Go and get the iso file for the dvd if you haven't done so already.

/gustav

>>> accessd at shaw.ca 10-08-13 20:00 >>>
Hi Gustav:

I had a 5.25 disk(s) with a host of batch files, standard menus and drive specifications for every occasion.
 
When still working, most sites did their installs and upgrades via some very impressive batch files. The clients I still support have all their over-night routines built in batch files...they are easy to maintain, reliable and very fast.
 
I always liked when Windows sat on top of a DOS shell. PowerShell is what DOS should have morphed into and then adding all the multiuser and security features. Mind you, if we did we would now have a Windows built just like Linux. To my way of thinking not a particularly bad thing. Then a person could just throw on another distro to suit their needs and budget.

Microsoft's Hyper-V server engine is making a good start in that direction...with a couple of simple OS Distros with Wizards for those not wanting to assemble batch files for common tasks.

Jim      

----- Original Message -----
From: "Gustav Brock" <Gustav at cactus.dk>
To: dba-tech at databaseadvisors.com
Sent: Saturday, August 10, 2013 10:13:29 AM
Subject: Re: [dba-Tech] Sticky "ghost" partion on SSD

Hi Jim

Some of it.
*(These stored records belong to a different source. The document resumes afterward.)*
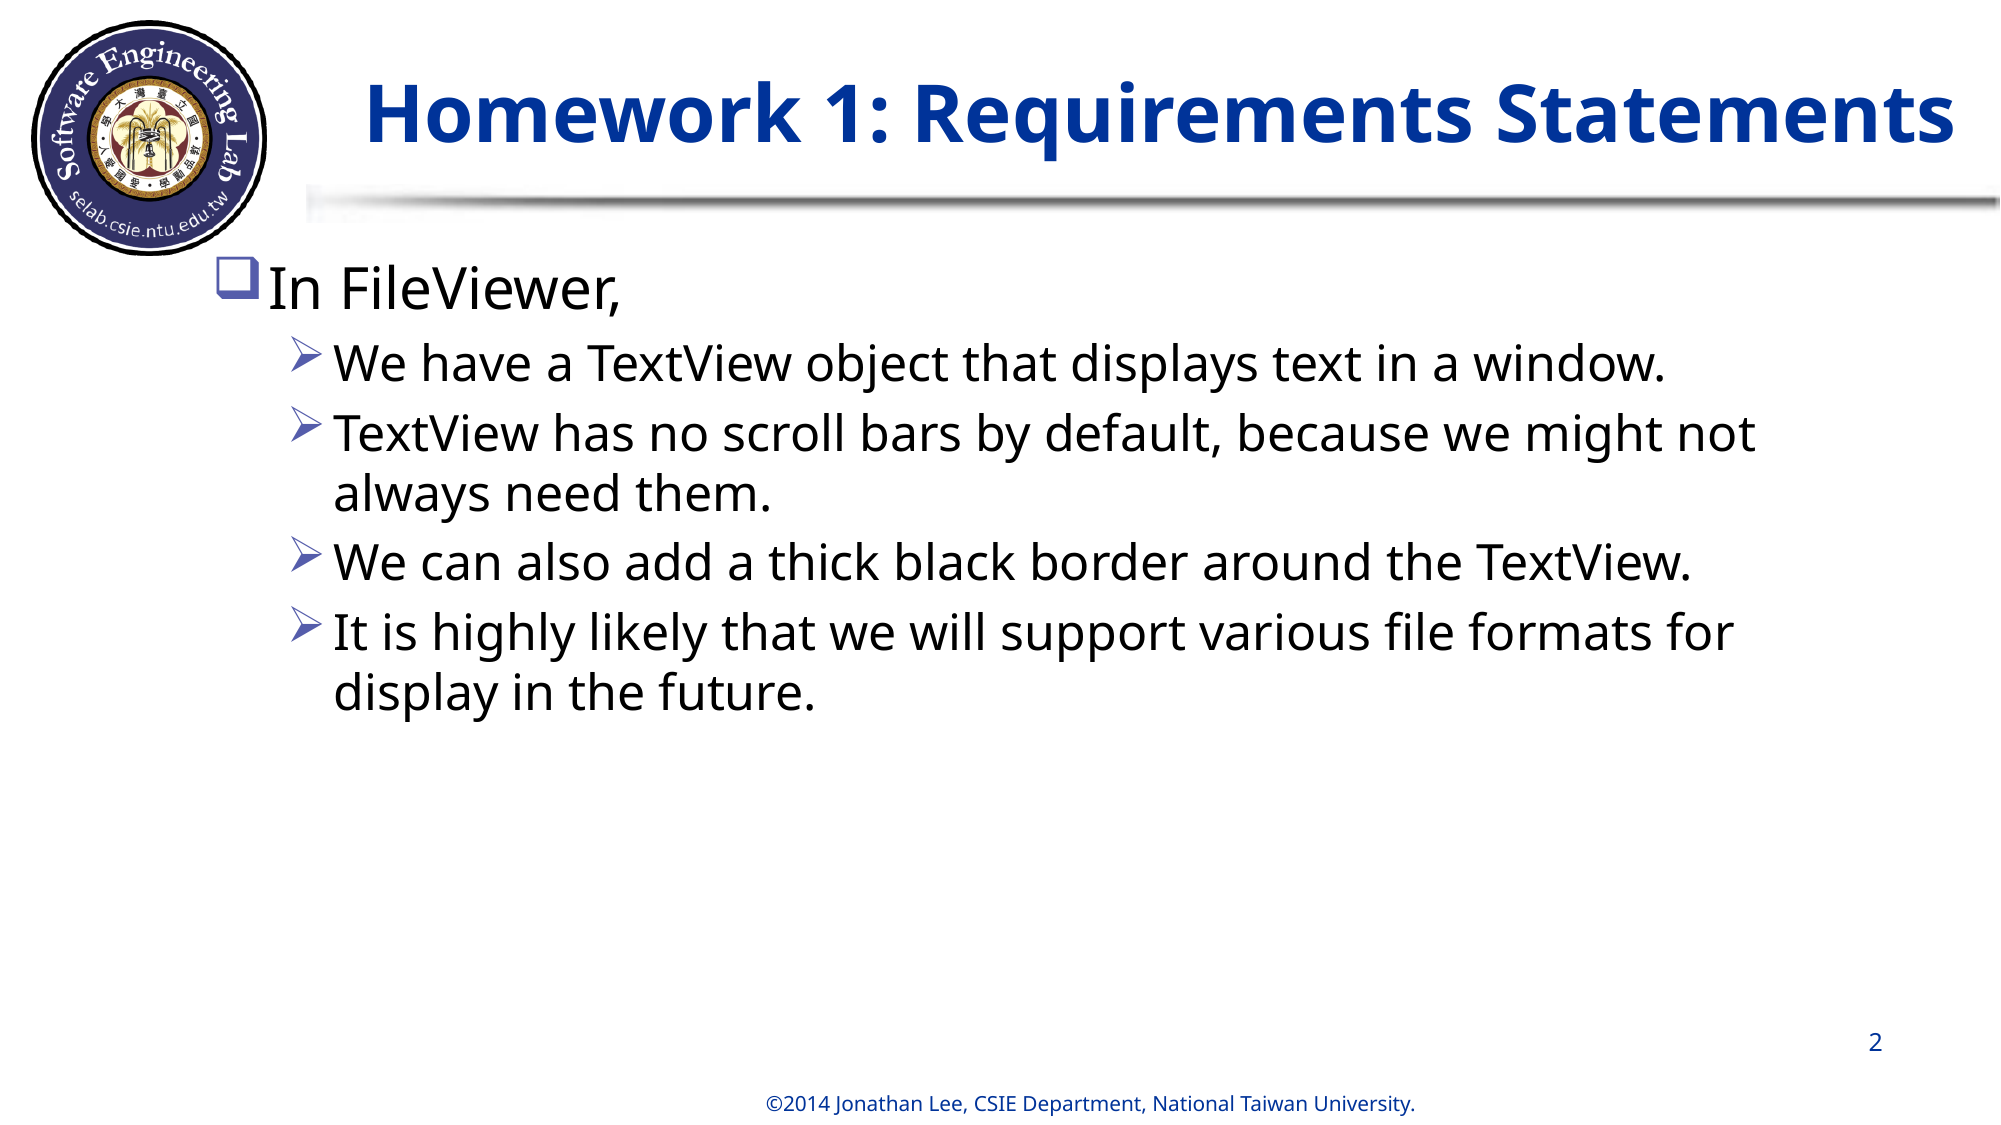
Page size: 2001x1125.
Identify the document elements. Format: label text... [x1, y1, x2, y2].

picture [31, 20, 267, 256]
list In FileViewer, We have a TextView object that displays text in a window. TextView has no scroll bars by default, because we might not always need them. We can also add a thick black border around the TextView. It is highly likely that we will support various file formats for display in the future. [196, 243, 1898, 1001]
title Homework 1: Requirements Statements [347, 42, 2000, 179]
slide_number 2 [1480, 1018, 1898, 1095]
picture [306, 184, 2000, 223]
You could do magic with piping and self generating batch files. PC Magazine had a monthly column with a lot of tricks. 
Today you would use PowerShell or similar.

/gustav


>>> accessd at shaw.ca 10-08-13 18:57 >>>
Hi Gustav:

You remember that stuff? ;-) 

Jim

----- Original Message -----
From: "Gustav Brock" <Gustav at cactus.dk>
To: dba-tech at databaseadvisors.com
Sent: Saturday, August 10, 2013 1:47:26 AM
Subject: Re: [dba-Tech] Sticky "ghost" partion on SSD

Hi Mark

The show moves on.

But we see some progress. I remember when we at a DOS prompt opened Debug and then typed the magic g=c800:5 and it took a while to low-level format a 20 MB MFM harddisk.

Debug and Edlin (the command line text editor which could do real magic) are now gone.